EXERCISE AIM:
Return, exactly as written, the lines of the material from its top through the line with "fx_px: 1211", keeping pictures out.

□ □ □ □ □

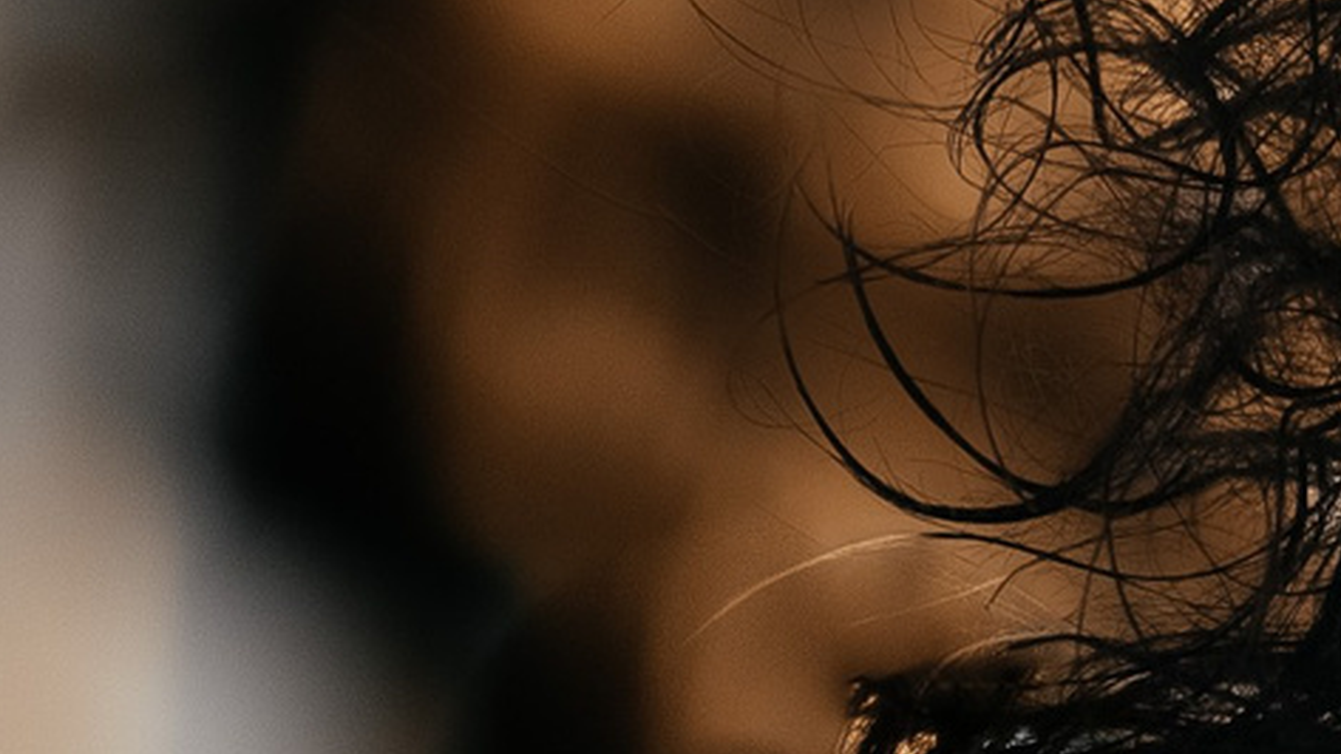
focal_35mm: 1247
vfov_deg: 1.0
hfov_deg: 1.7
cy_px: 103
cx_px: 1976
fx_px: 44338
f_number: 5.6
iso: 1000
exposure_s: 1/2500
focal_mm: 220
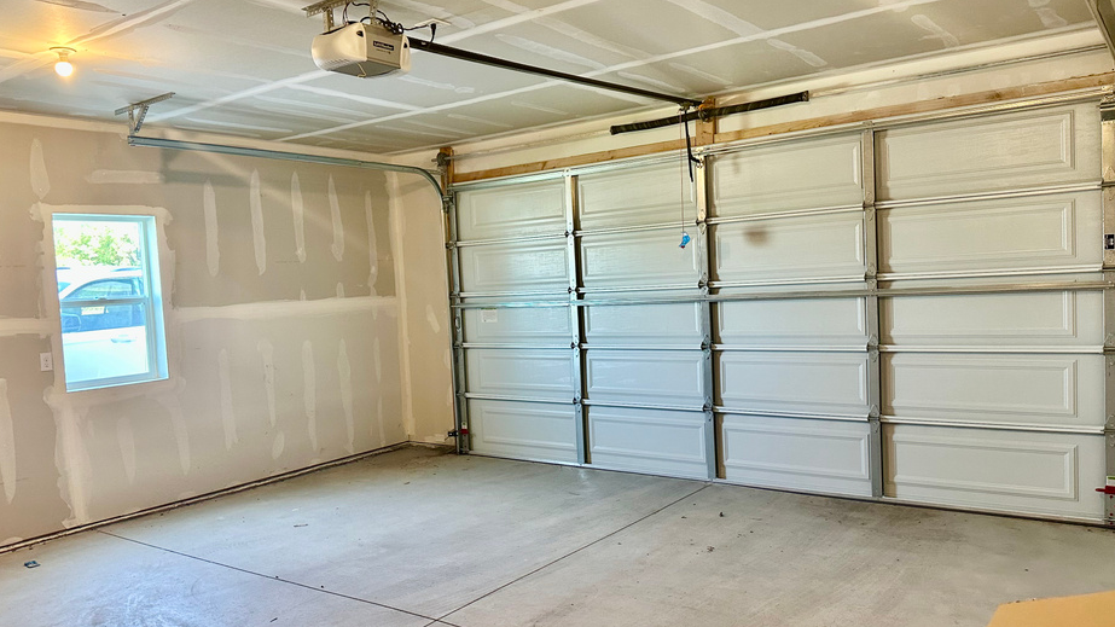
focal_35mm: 29
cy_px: 332
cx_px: 505
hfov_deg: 65.9
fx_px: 857
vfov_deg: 40.2
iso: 250
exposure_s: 1/60
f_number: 1.78
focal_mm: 6.86
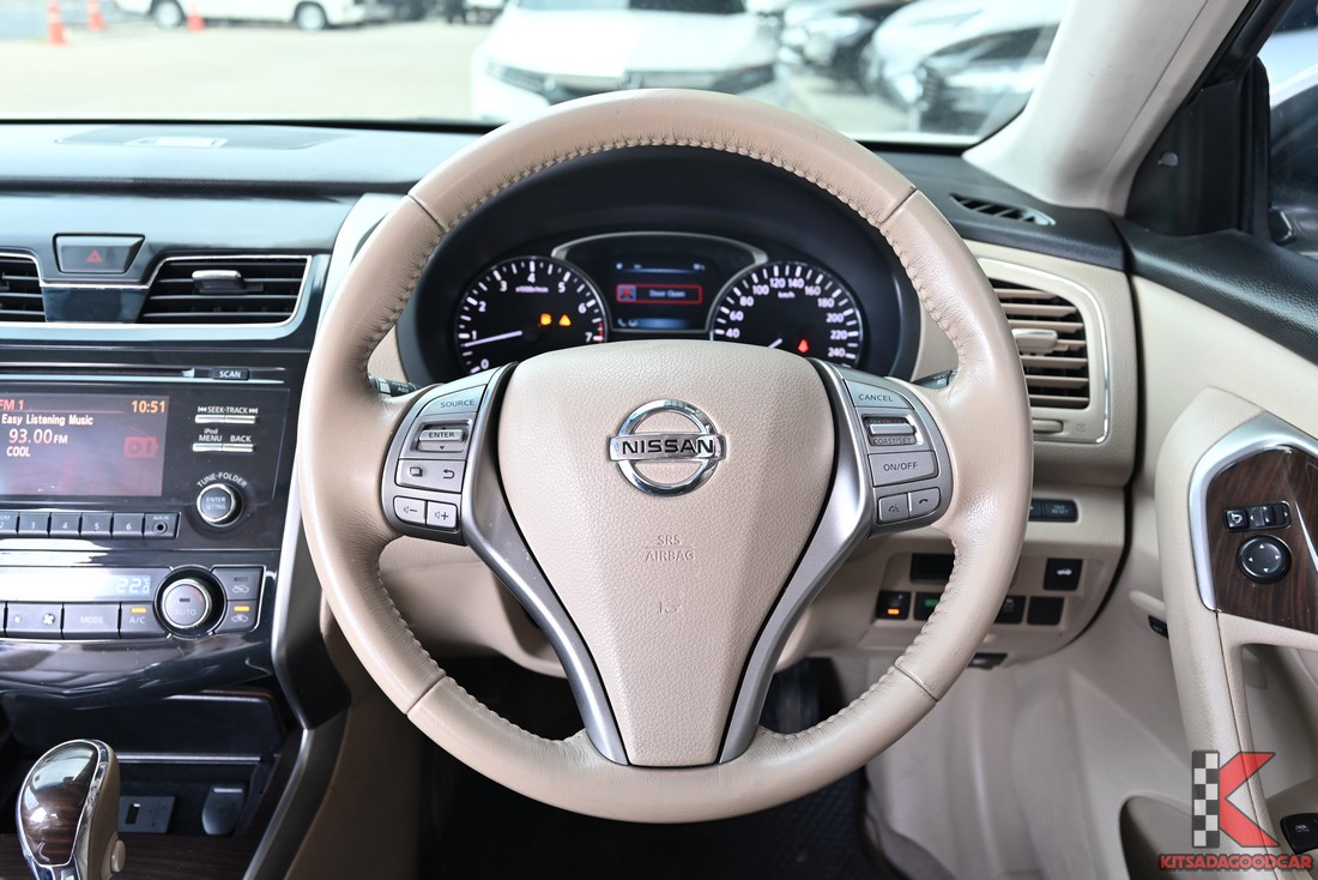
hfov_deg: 59.5
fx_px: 1153
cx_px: 659
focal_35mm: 32
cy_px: 440
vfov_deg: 41.7
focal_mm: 31.5
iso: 560
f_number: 5.6
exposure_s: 1/30
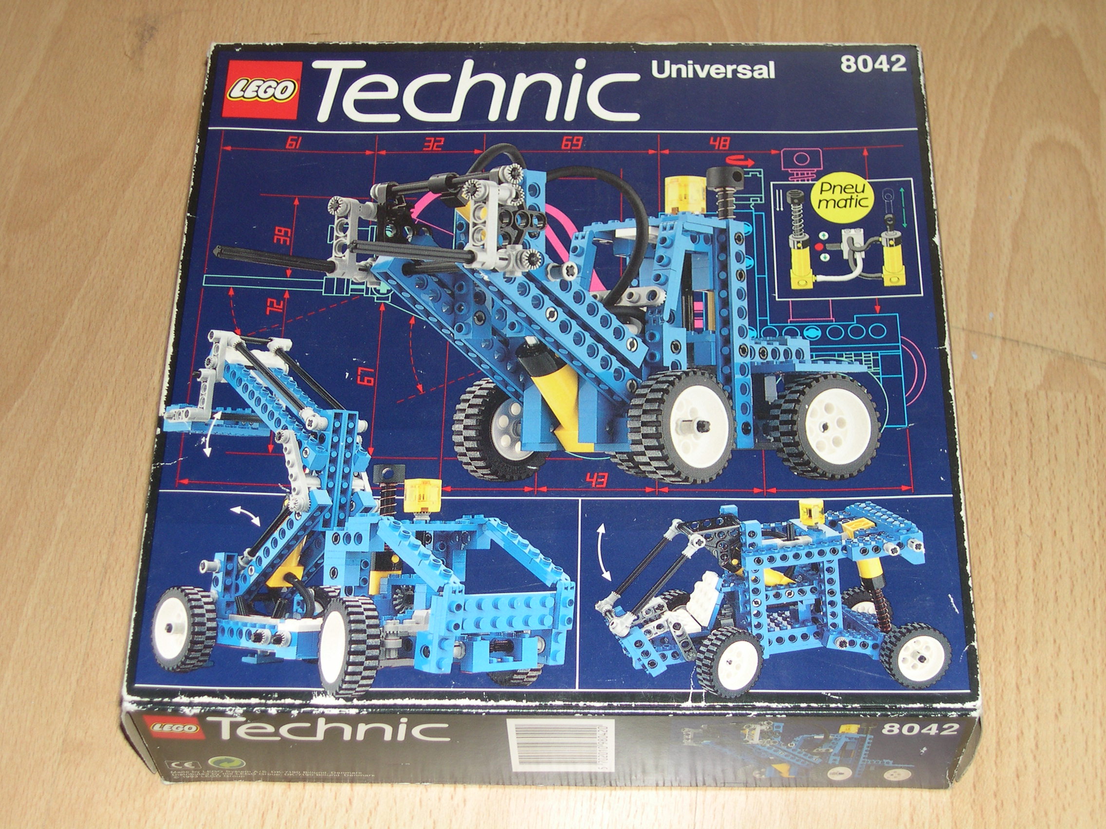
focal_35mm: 62
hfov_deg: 31.2
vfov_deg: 23.7
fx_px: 1981
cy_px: 414
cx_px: 553
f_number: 3.5
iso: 100
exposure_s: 1/60
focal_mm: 13.2
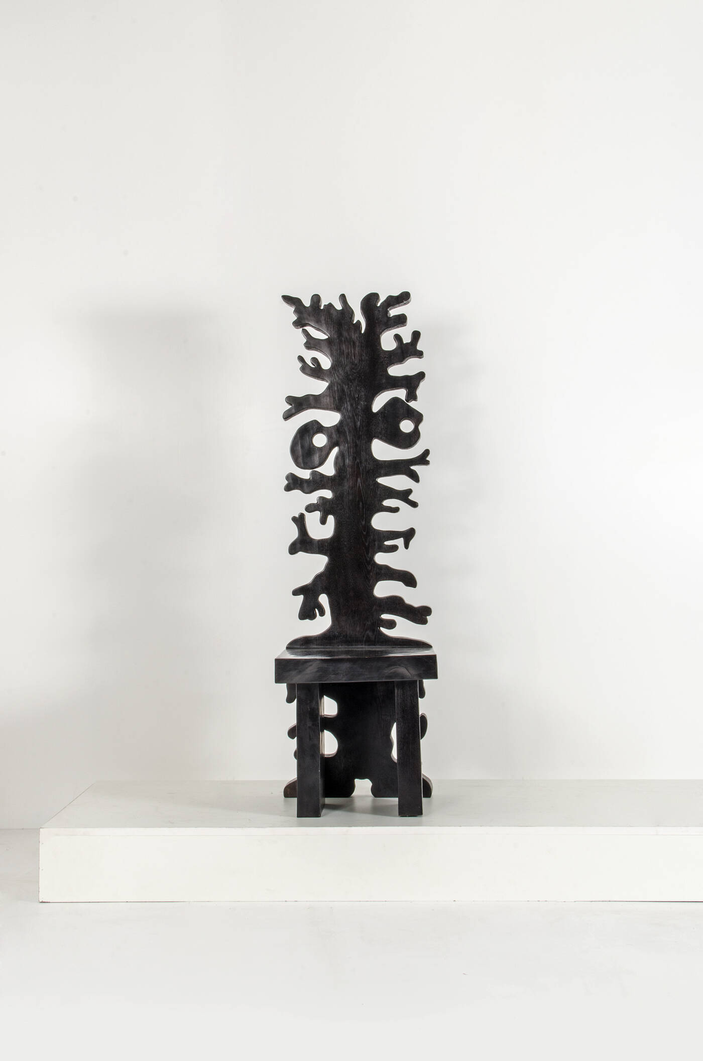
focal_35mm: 52
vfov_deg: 37.9
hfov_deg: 25.6
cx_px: 352
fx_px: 1545
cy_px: 530
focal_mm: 35
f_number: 20
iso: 125
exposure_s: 1/200
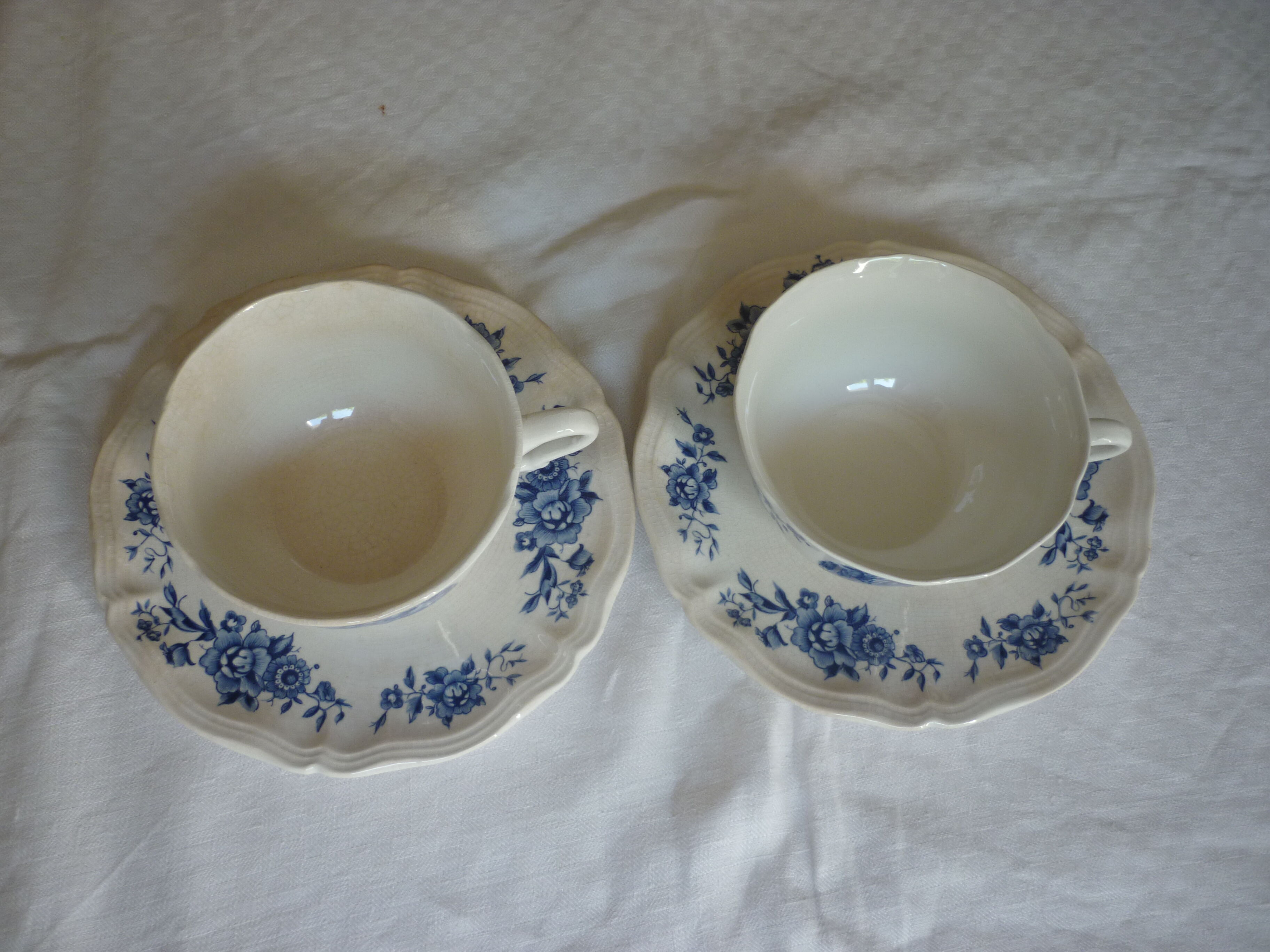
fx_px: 1211
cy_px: 476
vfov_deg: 42.9
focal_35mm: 33
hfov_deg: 55.4
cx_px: 635
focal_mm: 5.5
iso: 100
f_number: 2.8
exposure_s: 1/30
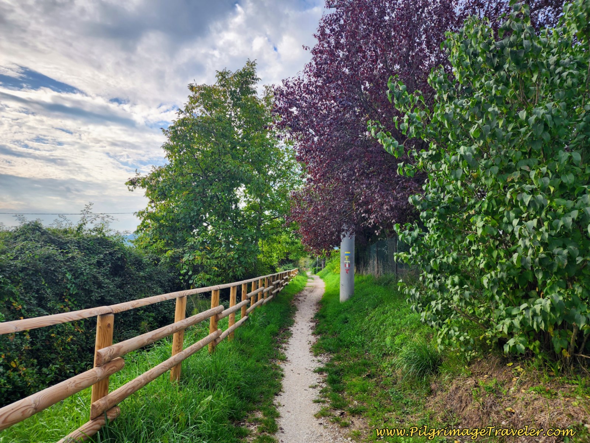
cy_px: 222
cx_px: 295
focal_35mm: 23
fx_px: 392
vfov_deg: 58.9
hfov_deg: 73.9
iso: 12
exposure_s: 1/518
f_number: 1.8
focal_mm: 6.4
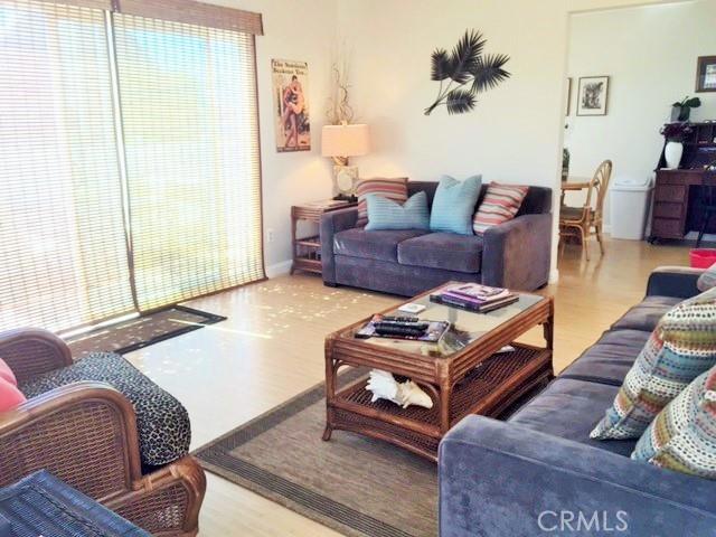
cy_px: 268
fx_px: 600
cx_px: 358
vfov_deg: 48.2
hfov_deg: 61.7
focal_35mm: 29
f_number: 2.2
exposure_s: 1/40
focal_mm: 4.15
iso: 40
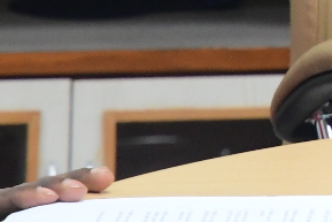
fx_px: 6209
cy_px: -381
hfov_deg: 3.0
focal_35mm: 673
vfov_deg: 2.0
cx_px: 893
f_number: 6.3
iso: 2000
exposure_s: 1/50
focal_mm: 80
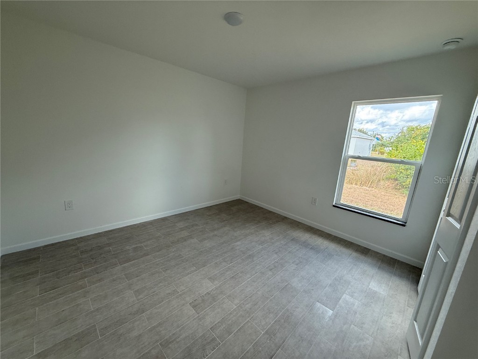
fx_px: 193
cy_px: 180
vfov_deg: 85.7
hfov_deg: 102.1
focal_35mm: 14
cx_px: 239
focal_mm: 2.22
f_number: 2.2
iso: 125
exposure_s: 1/120
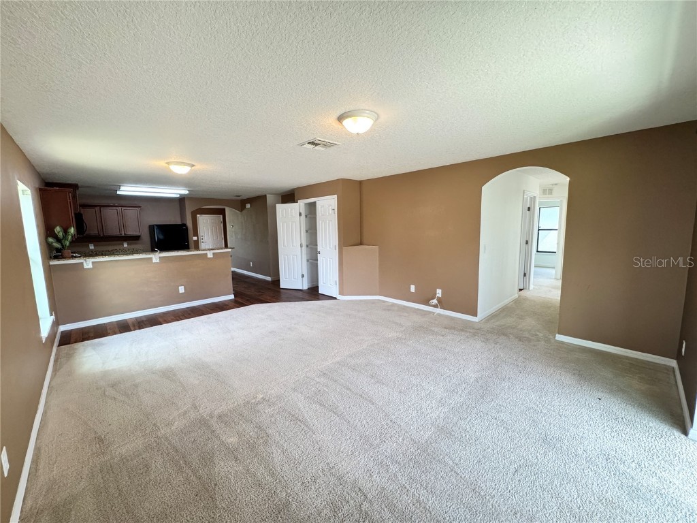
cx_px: 348
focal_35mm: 14
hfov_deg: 102.1
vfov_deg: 85.7
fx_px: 282
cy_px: 262
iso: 250
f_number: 2.2
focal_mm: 2.22
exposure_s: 1/120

□ □ □ □ □

YOUR RESPONSE:
focal_35mm: 1247
vfov_deg: 1.0
hfov_deg: 1.7
cy_px: 103
cx_px: 1976
fx_px: 44338
f_number: 5.6
iso: 1000
exposure_s: 1/2500
focal_mm: 220
focal_35mm: 29
cy_px: 332
cx_px: 505
hfov_deg: 65.9
fx_px: 857
vfov_deg: 40.2
iso: 250
exposure_s: 1/60
f_number: 1.78
focal_mm: 6.86
hfov_deg: 59.5
fx_px: 1153
cx_px: 659
focal_35mm: 32
cy_px: 440
vfov_deg: 41.7
focal_mm: 31.5
iso: 560
f_number: 5.6
exposure_s: 1/30
focal_35mm: 62
hfov_deg: 31.2
vfov_deg: 23.7
fx_px: 1981
cy_px: 414
cx_px: 553
f_number: 3.5
iso: 100
exposure_s: 1/60
focal_mm: 13.2
focal_35mm: 52
vfov_deg: 37.9
hfov_deg: 25.6
cx_px: 352
fx_px: 1545
cy_px: 530
focal_mm: 35
f_number: 20
iso: 125
exposure_s: 1/200
fx_px: 1211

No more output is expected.